Collected data
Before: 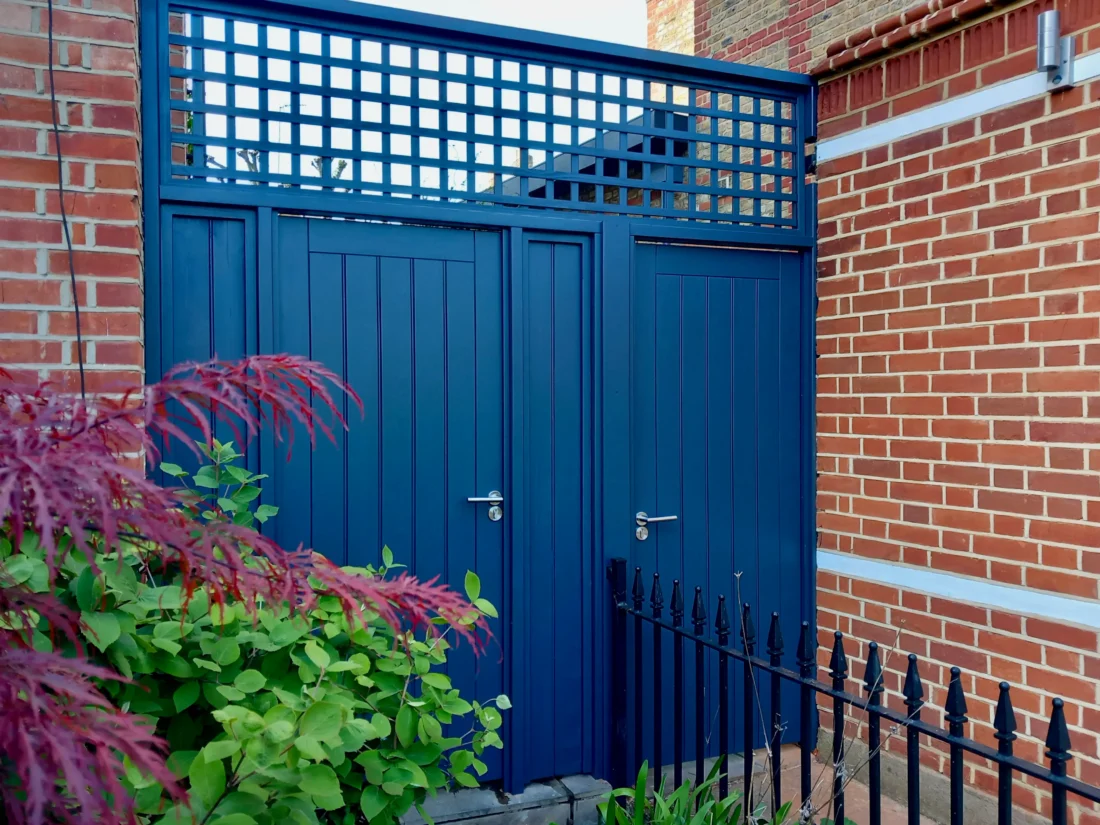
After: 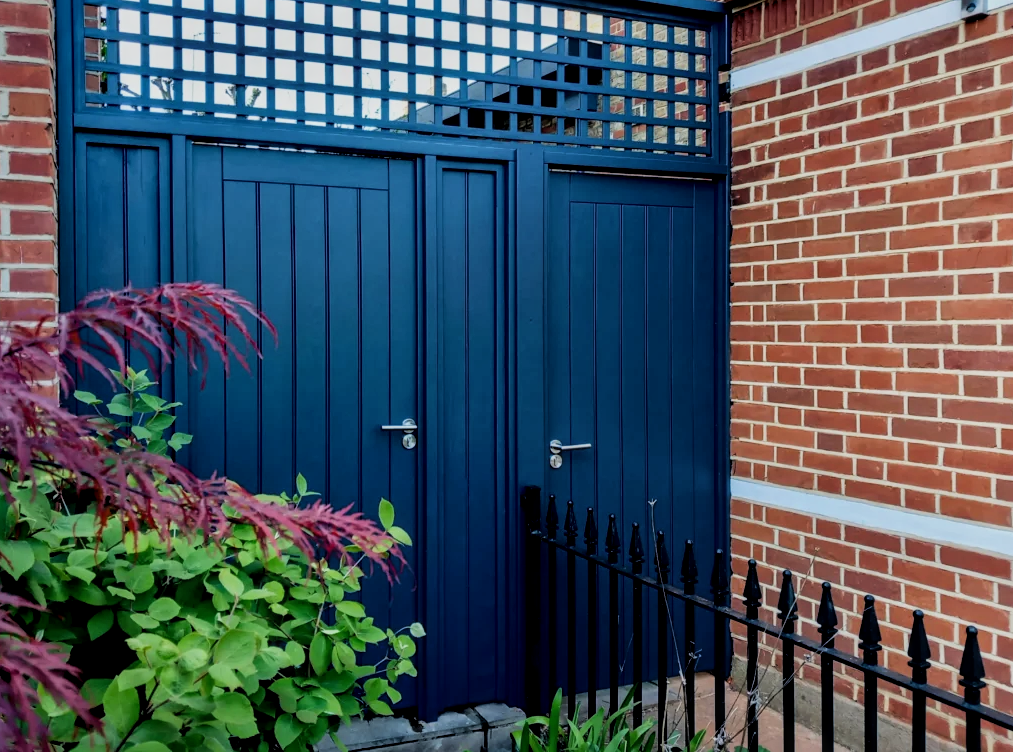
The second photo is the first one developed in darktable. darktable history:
filmic rgb: black relative exposure -5.07 EV, white relative exposure 3.56 EV, hardness 3.18, contrast 1.189, highlights saturation mix -49.93%
local contrast: on, module defaults
crop and rotate: left 7.842%, top 8.77%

◆ EXERCISE AIM
Rewrite the records above as a two-column CSV with the header input,output, one row per record. Put each record's text through "darktable history:" in input and the settings after it in output, quoting every field, replacing line breaks with spaces, and leaving out the pictures.

◆ OUTPUT OF THE EXERCISE
input,output
"Before: After: The second photo is the first one developed in darktable. darktable history:","filmic rgb: black relative exposure -5.07 EV, white relative exposure 3.56 EV, hardness 3.18, contrast 1.189, highlights saturation mix -49.93% local contrast: on, module defaults crop and rotate: left 7.842%, top 8.77%"